While the 5–2 decision is a loss for Washington, both the majority and the dissent agree that the North Carolina Constitution can be self-executing. North Carolina is only one of 16 states that allows suits under its constitution. Most states follow the federal judiciary in requiring plaintiffs to first point to a statute that authorizes a constitutional claim for damages to be actionable in court.
Julie Murray, codirector of the American Civil Liberties Union’s State Supreme Court Initiative
Advocates advancing state constitutional claims often encounter a significant impediment: Prior case law reflexively holding that state constitutional protections are coextensive with federal ones. This precedent “lockstepping” state and federal law leads to the underenforcement of state constitutional provisions, even ones that have no express federal analogue.
The Ohio Supreme Court’s decision in Cincinnati Enquirer v. Bloom addresses one such provision that could be useful for advocates in other states. Bloom rejects the application of stare decisis for state decisions that — without “any independent analysis” — equated the state’s guarantee that “all courts . . . be open” with federal First Amendment protections for free speech and the press. In reaching that holding, Bloom emphasizes distinctions in the text, purpose, and history of the First Amendment and the state’s open-courts provision. Given that many state constitutions contain these open courts protections, often alongside similarly unique guarantees of a right to a remedy and for the “due course of law,” Bloom could be marshalled in other states where such constitutional protections hold promise but are not frequently litigated.
Standing Firm Against Legislative Overreach
Jessica Bulman-Pozen, Betts Professor of Law and a director of the Center for Constitutional Governance at Columbia Law School
Across the country, direct democracy has provided some electoral bright spots — including when it comes to democracy itself. The ballot initiative process offers an important means of combating partisan gerrymandering and other self-serving government activity. But as state voters have turned to the initiative, state legislatures have tried to undermine their power. Of late, legislatures have not only attempted to impose barriers, such as signature distribution requirements; they have also tried a sneakier back-end approach: allowing an initiative to come into effect only in order to amend or repeal it.

→ **Dataset records**
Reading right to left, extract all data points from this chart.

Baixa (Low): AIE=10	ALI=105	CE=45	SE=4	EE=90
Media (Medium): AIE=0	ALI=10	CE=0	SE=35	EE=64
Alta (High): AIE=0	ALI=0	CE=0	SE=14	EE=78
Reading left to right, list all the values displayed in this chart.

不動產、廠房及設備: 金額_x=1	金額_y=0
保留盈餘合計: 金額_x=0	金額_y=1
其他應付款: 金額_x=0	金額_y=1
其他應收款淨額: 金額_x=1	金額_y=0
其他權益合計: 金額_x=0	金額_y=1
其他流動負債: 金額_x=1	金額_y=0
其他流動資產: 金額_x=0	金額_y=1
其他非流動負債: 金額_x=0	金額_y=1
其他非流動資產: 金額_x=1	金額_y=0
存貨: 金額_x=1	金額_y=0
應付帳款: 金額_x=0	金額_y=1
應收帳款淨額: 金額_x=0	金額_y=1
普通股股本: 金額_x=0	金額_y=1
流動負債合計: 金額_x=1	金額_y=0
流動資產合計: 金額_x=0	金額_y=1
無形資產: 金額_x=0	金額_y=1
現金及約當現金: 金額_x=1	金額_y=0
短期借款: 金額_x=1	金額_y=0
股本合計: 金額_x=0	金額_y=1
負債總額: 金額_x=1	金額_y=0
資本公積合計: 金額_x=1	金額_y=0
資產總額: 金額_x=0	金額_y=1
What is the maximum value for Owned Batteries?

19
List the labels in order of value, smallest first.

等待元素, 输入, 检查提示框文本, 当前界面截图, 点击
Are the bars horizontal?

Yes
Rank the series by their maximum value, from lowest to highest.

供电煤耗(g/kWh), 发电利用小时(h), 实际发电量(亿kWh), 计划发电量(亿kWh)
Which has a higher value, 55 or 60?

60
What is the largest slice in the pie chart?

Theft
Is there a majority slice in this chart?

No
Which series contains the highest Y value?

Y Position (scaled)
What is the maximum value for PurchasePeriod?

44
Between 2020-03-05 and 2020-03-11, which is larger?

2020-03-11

→ **The task**
In the passage on state constitutional claims, which Ohio Supreme Court decision addresses the state's guarantee that "all courts . . . be open"?

→ **Result below**
Cincinnati Enquirer v. Bloom